Wie spreekt er tegenwoordig nog over de ziel? Geen psychiater, voor zover ver ik weet, brandt zijn vingers nog aan dit versleten woord uit vervlogen tijden. En toch, wat is de ziel? Al zo’n jaar of tien houdt juist deze vraag mij bezig. Hoe is het mogelijk dat in de moderne tijd begrippen als ‘God’ en ‘ziel’ ondenkbaar zijn geworden? Waar ligt de barrière in ons denken? Is het soms mogelijk dat er sprake is van een soort eclips? Verhindert het moderne wereldbeeld, dat in de tijd van de Verlichting is ontstaan, ons om überhaupt de transcendentie nog te kúnnen denken? Ik ging De ziel van Aristoteles lezen en De stad van God van Augustinus. Ik raakte steeds meer geïnteresseerd in de geschiedenis van de theologie, niet alleen de geschriften van de oude kerkvaders maar ook de theologie van de nieuwere tijd.

Plato sprak in zijn betoog over de ziel in eerste instantie over de ziel van de gehele werkelijkheid en daarna pas over de individuele ziel van de  mens,  die met de ‘wereldziel’ op een bepaalde manier verwant zou zijn. Aristoteles daarentegen beschreef de ziel in de wijze waarop ze in het lichaam bestaat. Hij noemde de ziel de 
’forma’ van het lichaam, dat wil zeggen: ‘vorm’ 

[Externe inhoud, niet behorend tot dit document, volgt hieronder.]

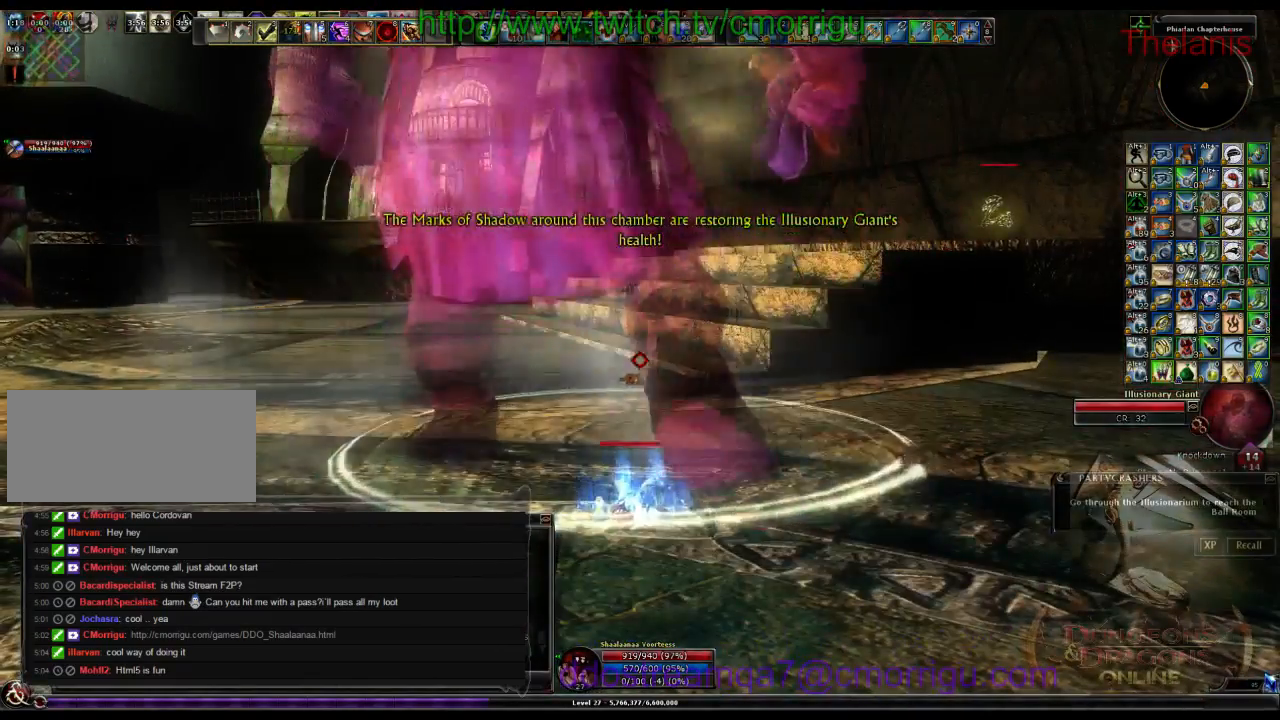
{"keys": ["w"], "events": []}
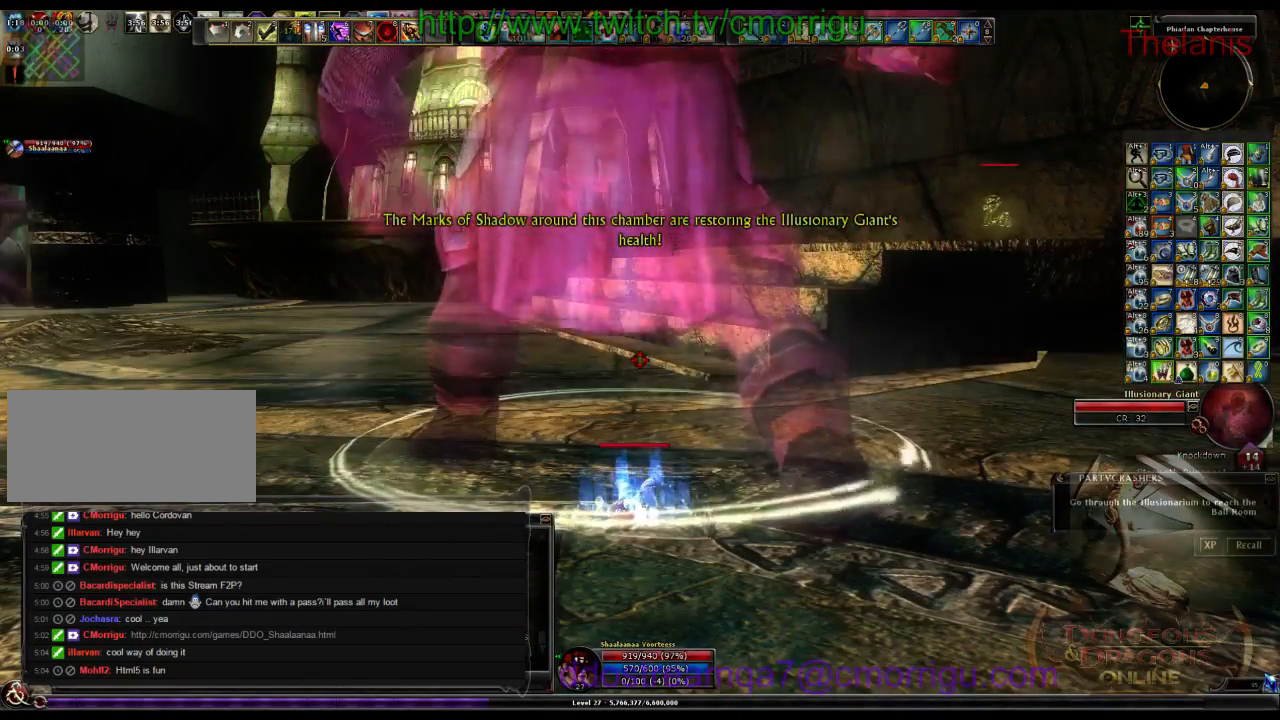
{"keys": ["w"], "events": []}
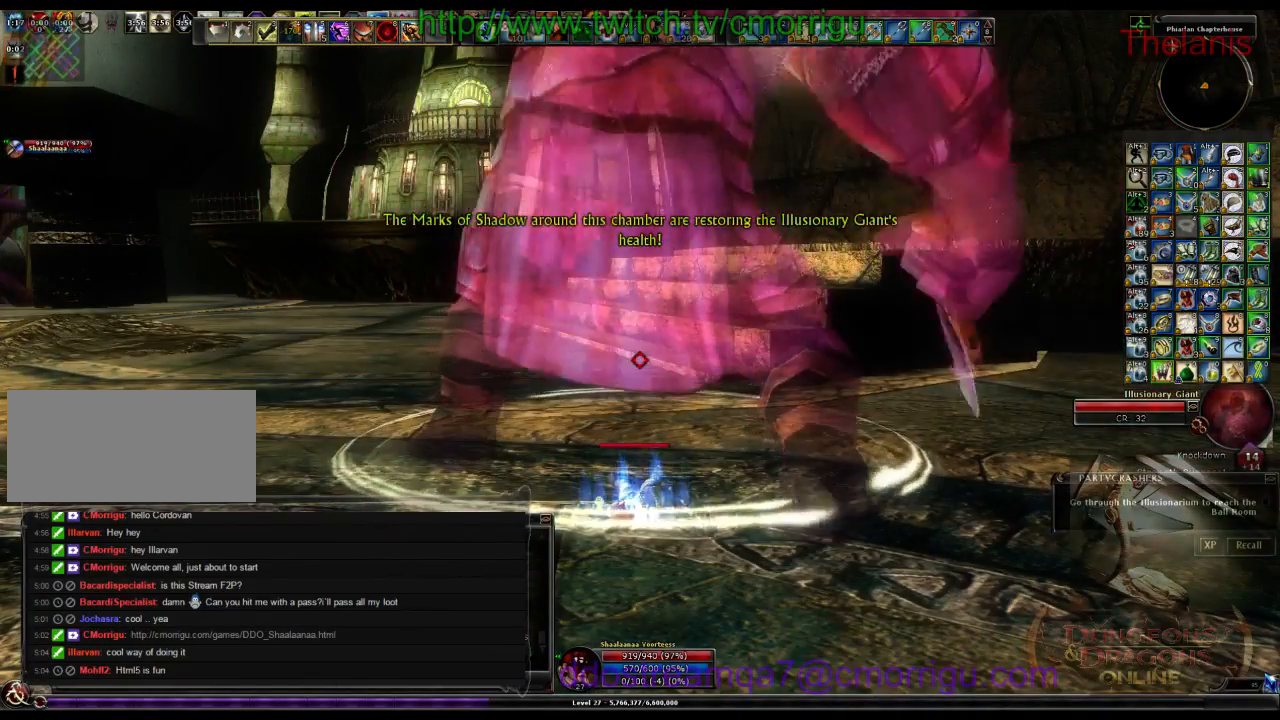
{"keys": ["w"], "events": []}
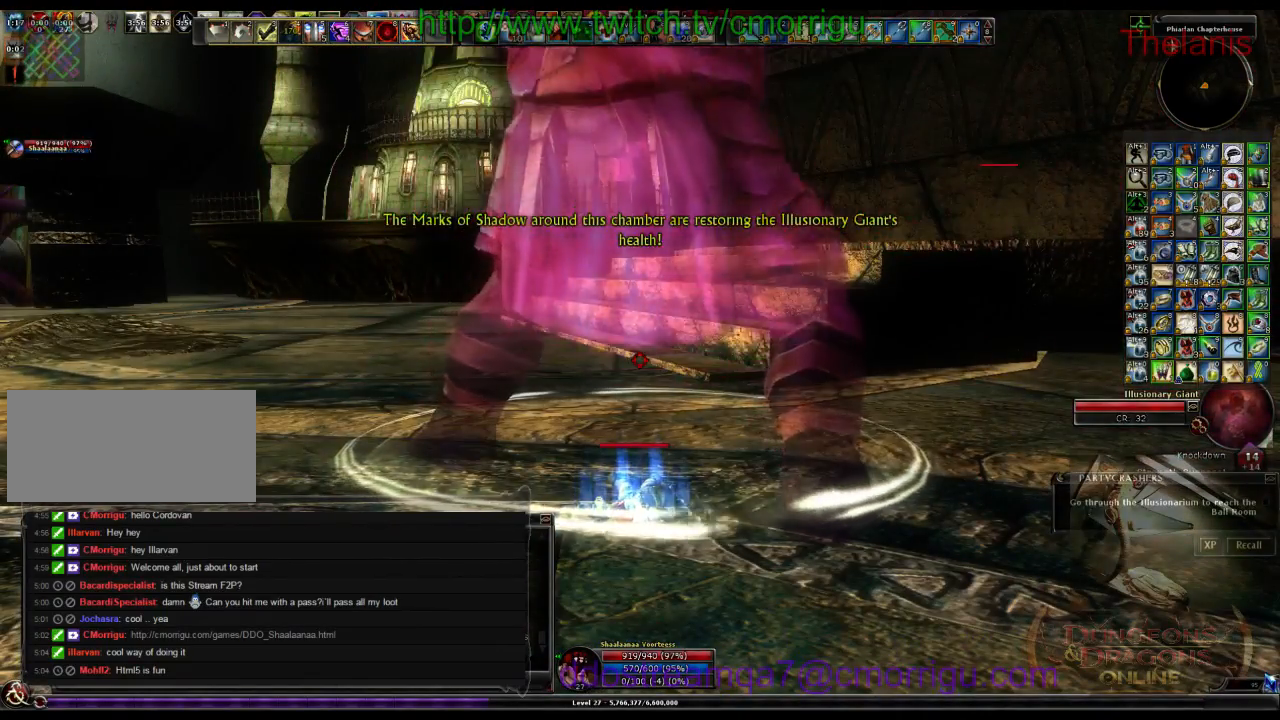
{"keys": ["w"], "events": []}
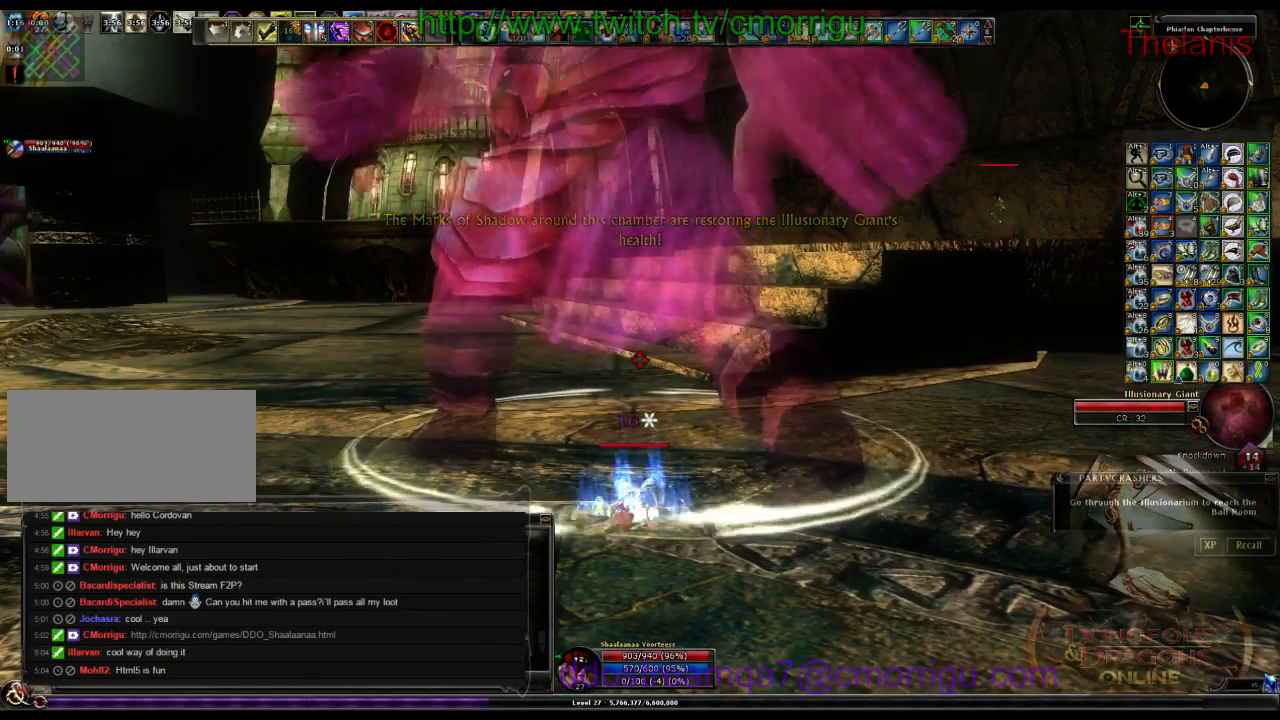
{"keys": ["w"], "events": []}
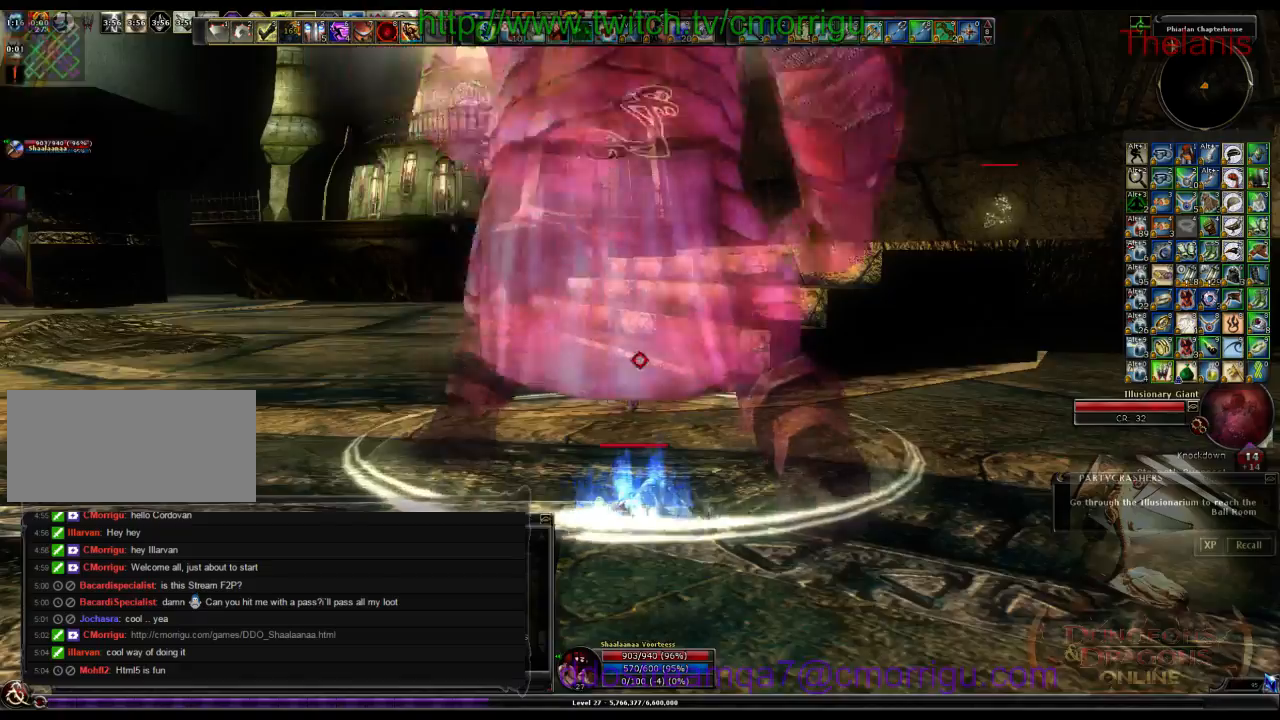
{"keys": ["w"], "events": []}
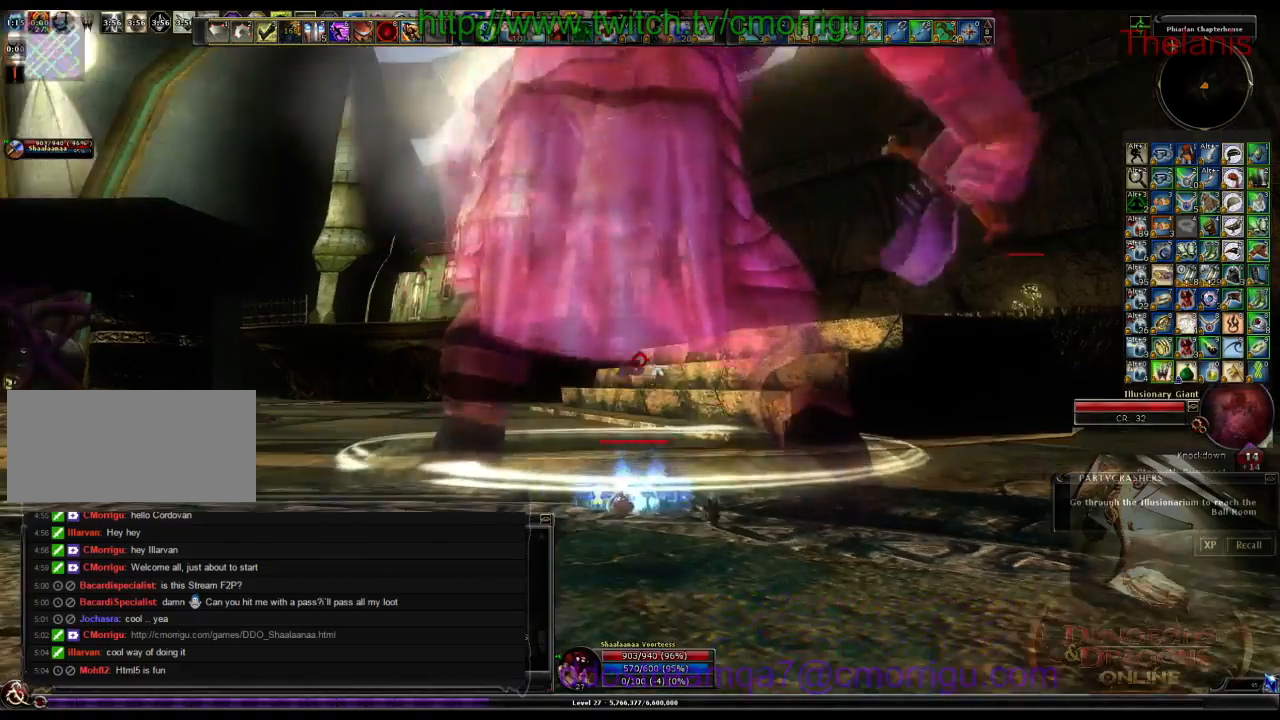
{"keys": ["w"], "events": []}
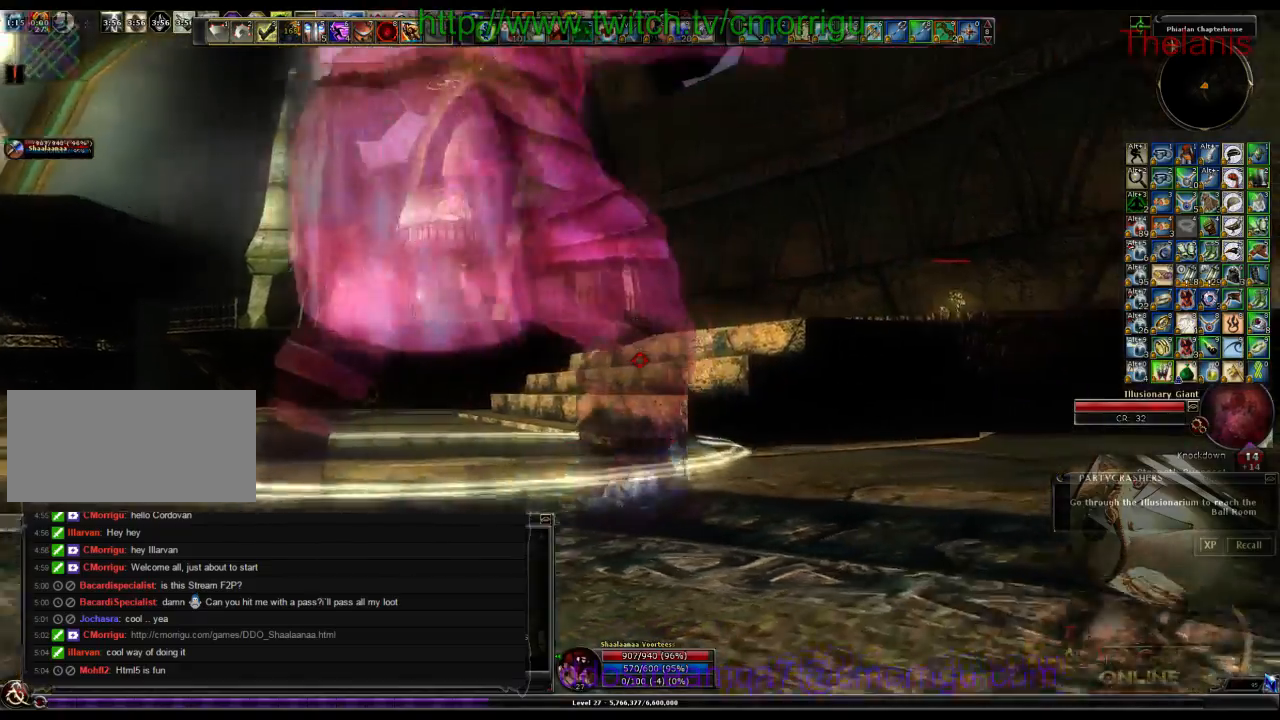
{"keys": ["w"], "events": []}
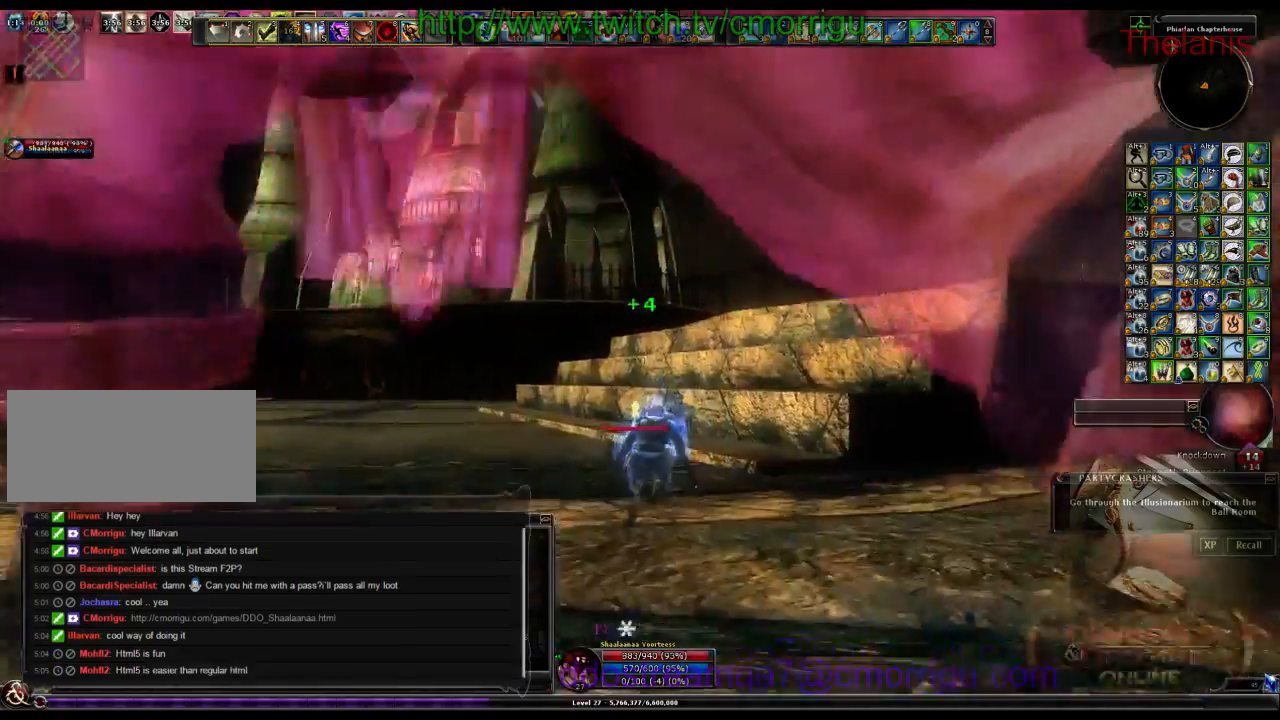
{"keys": ["w"], "events": [[33, "a", "down"], [333, "a", "up"]]}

van het unieke lichaam van elk individueel mens. De ziel was wat het zichtbare en tastbare van het lichaam beheerst en leiding geeft. Maar tegelijk had de ziel in de optiek van Aristoteles ook iets dat boven het individuele bestaan uitgaat. Iets transcendents dus. En juist door die transcendente dimensie van de ziel, die in het christendom nog eeuwenlang bleef voorbestaan, is het begrip ‘ziel’ uit wetenschappelijke wereldbeeld verdwenen.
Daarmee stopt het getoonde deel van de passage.